* [Required action] Extract each line from the records below that contains the string "paukščiams".

Saved entries
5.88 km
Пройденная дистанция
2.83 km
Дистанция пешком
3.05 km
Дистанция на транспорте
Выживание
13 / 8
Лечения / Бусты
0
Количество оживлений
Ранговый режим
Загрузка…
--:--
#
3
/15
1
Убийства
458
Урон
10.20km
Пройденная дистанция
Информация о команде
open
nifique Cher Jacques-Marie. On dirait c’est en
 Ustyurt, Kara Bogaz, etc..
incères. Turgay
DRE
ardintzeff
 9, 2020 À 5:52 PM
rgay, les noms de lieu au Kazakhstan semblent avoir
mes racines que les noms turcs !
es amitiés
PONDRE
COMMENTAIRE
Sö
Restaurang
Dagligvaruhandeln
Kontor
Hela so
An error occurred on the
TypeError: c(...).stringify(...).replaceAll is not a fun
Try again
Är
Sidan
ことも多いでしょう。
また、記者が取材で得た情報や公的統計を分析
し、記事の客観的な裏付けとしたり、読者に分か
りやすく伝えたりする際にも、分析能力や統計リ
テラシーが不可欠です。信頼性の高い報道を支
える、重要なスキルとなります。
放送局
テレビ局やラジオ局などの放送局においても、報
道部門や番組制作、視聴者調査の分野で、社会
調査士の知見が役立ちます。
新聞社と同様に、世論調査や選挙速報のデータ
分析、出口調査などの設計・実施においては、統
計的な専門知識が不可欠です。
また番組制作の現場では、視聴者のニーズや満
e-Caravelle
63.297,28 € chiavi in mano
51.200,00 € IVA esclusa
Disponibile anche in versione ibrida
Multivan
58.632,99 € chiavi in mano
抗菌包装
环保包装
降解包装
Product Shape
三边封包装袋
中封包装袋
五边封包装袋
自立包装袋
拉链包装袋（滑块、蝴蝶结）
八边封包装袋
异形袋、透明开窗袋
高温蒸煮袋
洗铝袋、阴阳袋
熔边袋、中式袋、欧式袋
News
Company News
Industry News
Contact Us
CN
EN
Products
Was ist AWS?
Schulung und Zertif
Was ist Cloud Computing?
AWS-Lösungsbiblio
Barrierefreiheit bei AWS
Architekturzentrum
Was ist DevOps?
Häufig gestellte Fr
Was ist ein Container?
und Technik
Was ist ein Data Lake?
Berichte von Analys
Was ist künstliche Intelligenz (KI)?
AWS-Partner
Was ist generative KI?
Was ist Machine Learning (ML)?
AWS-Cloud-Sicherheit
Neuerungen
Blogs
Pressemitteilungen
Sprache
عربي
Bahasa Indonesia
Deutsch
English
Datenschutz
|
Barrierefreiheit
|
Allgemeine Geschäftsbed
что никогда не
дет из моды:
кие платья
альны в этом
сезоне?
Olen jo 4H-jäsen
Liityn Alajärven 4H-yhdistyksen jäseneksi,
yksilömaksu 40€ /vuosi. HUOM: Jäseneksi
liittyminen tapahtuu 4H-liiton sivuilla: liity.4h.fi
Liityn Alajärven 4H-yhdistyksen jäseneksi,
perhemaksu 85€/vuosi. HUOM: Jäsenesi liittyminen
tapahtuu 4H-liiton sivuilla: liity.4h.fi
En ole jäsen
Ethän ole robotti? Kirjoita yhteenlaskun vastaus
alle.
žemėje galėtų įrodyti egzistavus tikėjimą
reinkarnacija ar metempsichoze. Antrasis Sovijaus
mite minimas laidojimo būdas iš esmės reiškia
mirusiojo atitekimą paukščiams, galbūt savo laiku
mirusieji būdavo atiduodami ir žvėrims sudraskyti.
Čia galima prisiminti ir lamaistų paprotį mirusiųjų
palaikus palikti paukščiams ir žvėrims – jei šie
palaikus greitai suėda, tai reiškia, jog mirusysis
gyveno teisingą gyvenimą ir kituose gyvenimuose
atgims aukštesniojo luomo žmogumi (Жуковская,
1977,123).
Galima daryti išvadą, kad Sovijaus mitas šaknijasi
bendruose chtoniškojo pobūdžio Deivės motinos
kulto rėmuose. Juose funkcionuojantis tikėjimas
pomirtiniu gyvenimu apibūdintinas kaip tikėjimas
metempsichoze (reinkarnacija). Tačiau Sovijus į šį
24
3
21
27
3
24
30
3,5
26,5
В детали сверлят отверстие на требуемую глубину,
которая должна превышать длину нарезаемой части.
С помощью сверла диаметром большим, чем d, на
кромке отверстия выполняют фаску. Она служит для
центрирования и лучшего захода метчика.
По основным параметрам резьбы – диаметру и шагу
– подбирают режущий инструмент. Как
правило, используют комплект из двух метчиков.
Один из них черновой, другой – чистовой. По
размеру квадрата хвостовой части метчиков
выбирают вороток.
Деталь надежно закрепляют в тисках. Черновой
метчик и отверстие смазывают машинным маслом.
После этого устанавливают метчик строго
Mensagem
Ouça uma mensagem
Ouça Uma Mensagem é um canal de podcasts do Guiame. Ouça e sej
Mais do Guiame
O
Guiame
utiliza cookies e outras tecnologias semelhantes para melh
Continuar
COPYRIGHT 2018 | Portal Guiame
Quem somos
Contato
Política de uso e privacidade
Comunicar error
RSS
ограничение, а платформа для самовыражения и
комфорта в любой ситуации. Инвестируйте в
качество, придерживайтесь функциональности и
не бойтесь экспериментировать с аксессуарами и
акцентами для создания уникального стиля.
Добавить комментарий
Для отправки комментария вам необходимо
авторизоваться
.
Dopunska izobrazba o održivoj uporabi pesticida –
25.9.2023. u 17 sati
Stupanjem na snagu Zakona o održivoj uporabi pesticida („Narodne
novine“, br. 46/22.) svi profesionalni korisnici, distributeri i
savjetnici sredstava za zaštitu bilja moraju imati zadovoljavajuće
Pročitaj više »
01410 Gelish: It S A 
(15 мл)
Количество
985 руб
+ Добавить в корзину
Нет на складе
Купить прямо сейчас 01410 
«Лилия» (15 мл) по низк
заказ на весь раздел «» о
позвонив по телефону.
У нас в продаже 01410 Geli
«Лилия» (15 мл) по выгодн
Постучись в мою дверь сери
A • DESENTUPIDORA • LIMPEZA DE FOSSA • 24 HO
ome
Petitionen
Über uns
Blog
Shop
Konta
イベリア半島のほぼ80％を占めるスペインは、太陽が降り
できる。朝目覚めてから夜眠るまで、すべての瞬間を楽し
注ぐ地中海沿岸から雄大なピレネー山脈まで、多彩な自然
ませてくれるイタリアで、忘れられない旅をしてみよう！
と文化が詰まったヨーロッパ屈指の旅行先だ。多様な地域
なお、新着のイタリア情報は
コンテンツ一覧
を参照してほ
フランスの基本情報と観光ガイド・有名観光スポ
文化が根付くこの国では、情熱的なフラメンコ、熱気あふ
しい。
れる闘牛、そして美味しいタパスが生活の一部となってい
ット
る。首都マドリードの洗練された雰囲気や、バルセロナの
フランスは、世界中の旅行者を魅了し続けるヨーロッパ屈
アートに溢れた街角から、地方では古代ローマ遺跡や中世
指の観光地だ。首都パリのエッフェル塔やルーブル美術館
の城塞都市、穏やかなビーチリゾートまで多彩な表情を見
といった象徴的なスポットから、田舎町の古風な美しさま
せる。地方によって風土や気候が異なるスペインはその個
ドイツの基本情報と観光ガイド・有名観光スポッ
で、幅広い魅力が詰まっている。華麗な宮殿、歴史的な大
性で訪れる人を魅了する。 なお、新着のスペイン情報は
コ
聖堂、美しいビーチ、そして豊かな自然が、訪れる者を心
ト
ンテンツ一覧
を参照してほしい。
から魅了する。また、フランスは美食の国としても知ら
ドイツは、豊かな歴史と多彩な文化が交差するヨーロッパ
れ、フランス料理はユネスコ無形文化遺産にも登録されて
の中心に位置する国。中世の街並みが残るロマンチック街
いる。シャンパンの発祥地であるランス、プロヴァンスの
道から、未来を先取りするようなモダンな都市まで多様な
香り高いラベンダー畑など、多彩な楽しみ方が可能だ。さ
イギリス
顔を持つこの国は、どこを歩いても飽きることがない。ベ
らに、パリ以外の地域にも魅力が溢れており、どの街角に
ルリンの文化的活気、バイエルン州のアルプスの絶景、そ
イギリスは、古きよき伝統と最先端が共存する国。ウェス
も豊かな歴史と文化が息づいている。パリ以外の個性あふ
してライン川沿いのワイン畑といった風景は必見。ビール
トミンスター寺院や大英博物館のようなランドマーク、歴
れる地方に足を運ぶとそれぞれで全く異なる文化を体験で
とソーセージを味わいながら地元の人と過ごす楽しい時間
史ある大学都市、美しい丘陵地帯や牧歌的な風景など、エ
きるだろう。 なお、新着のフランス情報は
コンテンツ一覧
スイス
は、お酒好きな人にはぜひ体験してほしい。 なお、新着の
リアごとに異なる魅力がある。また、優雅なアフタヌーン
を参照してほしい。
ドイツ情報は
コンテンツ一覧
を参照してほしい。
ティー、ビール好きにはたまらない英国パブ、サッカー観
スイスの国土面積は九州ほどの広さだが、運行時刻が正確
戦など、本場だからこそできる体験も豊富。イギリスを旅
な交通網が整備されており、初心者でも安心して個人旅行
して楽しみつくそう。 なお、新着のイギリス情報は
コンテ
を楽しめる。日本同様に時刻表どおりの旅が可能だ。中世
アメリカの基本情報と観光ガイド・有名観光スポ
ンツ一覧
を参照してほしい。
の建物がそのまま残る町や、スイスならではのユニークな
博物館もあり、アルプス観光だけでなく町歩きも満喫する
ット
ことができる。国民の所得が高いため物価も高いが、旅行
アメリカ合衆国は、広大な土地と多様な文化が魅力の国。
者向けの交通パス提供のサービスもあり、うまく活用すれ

* [Task output]
mirusiojo atitekimą paukščiams, galbūt savo laiku
palaikus palikti paukščiams ir žvėrims – jei šie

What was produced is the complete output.